Phosphatidylinositol 3-kinase (Pl 3-kinase) is a key enzyme in the signaling pathways of 3-phosphorylated polyphosphoinositides. The major substrate of Pl 3-kinase, in vivo, is assumed to be phosphatidylinositol 4, 5-bisphosphate (Pl 4, 5-P_2), generating Pl 3, 4, 5-P_3, a putative second messenger to play important roles in signal transduction. In vitro, the enzyme phosphorylates Pl, Pl 4-P and Pl 4, 5-P_2, The natural Pl purified from animal tissues, which is an excellent substrate of Pl 3-kinase, contains arachidonate at the sn-2 position. On the other hand, we found that synthetic Pls with saturated fatty acid of carbon number 18 and 20 at the sn-2 position, were not phosphorylated by the enzyme. In order to evaluate the phosphorylation reaction with Pl 3-kinase, we optimized the sn-2 fatty acids of Pl.
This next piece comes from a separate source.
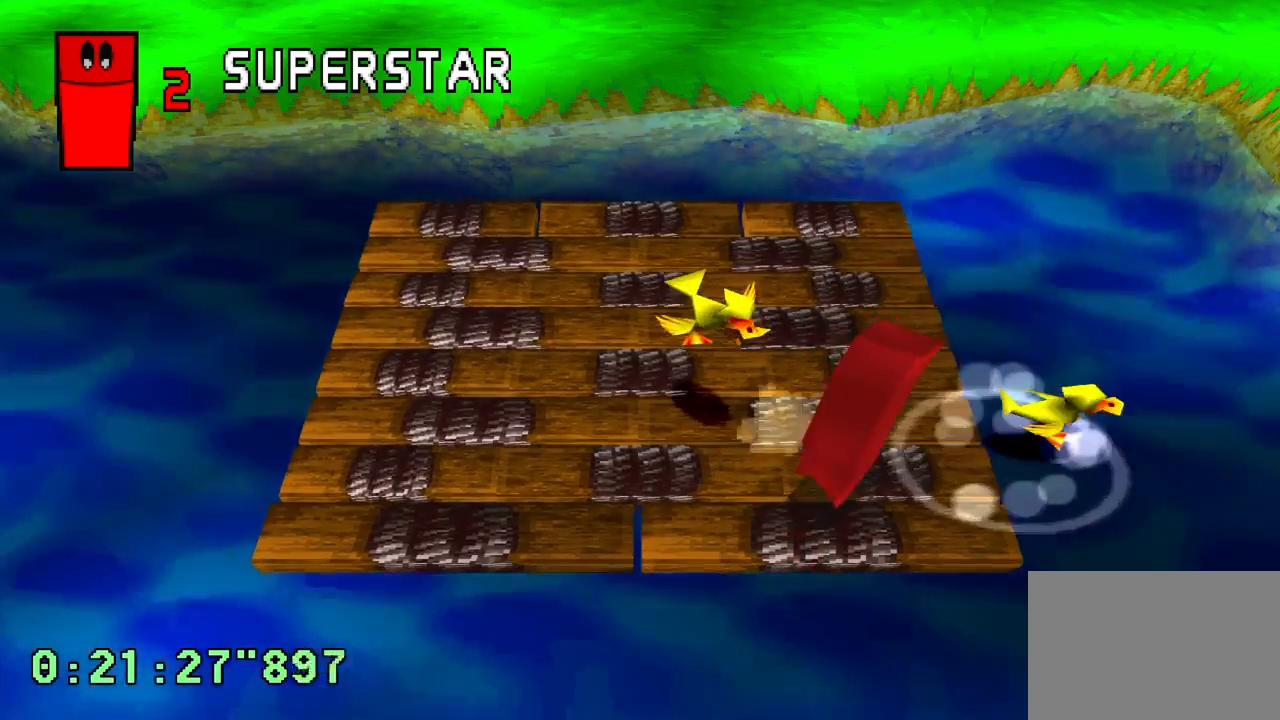
{"dt_ms": 500, "buttons": ["DPAD_UP"], "left_stick": "center", "right_stick": "center", "events": [[183, "DPAD_LEFT", "down"], [333, "DPAD_LEFT", "up"]]}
A mixture of Pls (Pl_<C4>, Pl_<C6>, Pl_<C8>, Pl_<C10>, Pl_<C12>, Pl_<C14>, Pl_<C16>) with various saturated fatty acids at the sn-2 center was synthesized from an equimolar mixture of seven carboxylic acids (C4, C6, C8, C10, C12, C14, C16), and was subjected to the enzymatic reaction with Pl 3-kinase. The product was analyzed by negative ion fast atom bombardment (FAB) mass spectrometry using a matrix (triethanolamine : glycerol = 3 : 1). The spectrum showed the [M-H] ion peaks of monophosphorylated Pl_<C4>, Pl_<C6>, Pl_<C8> and Pl_<C10> analogs. The phosphorylated ions derived from the longer chain analogs such as Pl_<C16> were detected only at trace levels. Short sn-2 fatty acid analogs such as Pl_<C4>, Pl_<C8> were also shown to be excellent substrates of Pl 3-kinase by independent phosphorylation of synthetic Pls (Pl_<C2>, Pl_<C4>, Pl_<C8>, Pl_<C12>, Pl_<C16>, Pl_<C18>) with Rl 3-kinase and [gamma-^<32>P]-ATP.
These results are applicable for the design of artificial second messenger molecules, enzyme inhibitors, affinity probes to find specific binding proteins and photoaffinity labeling probes.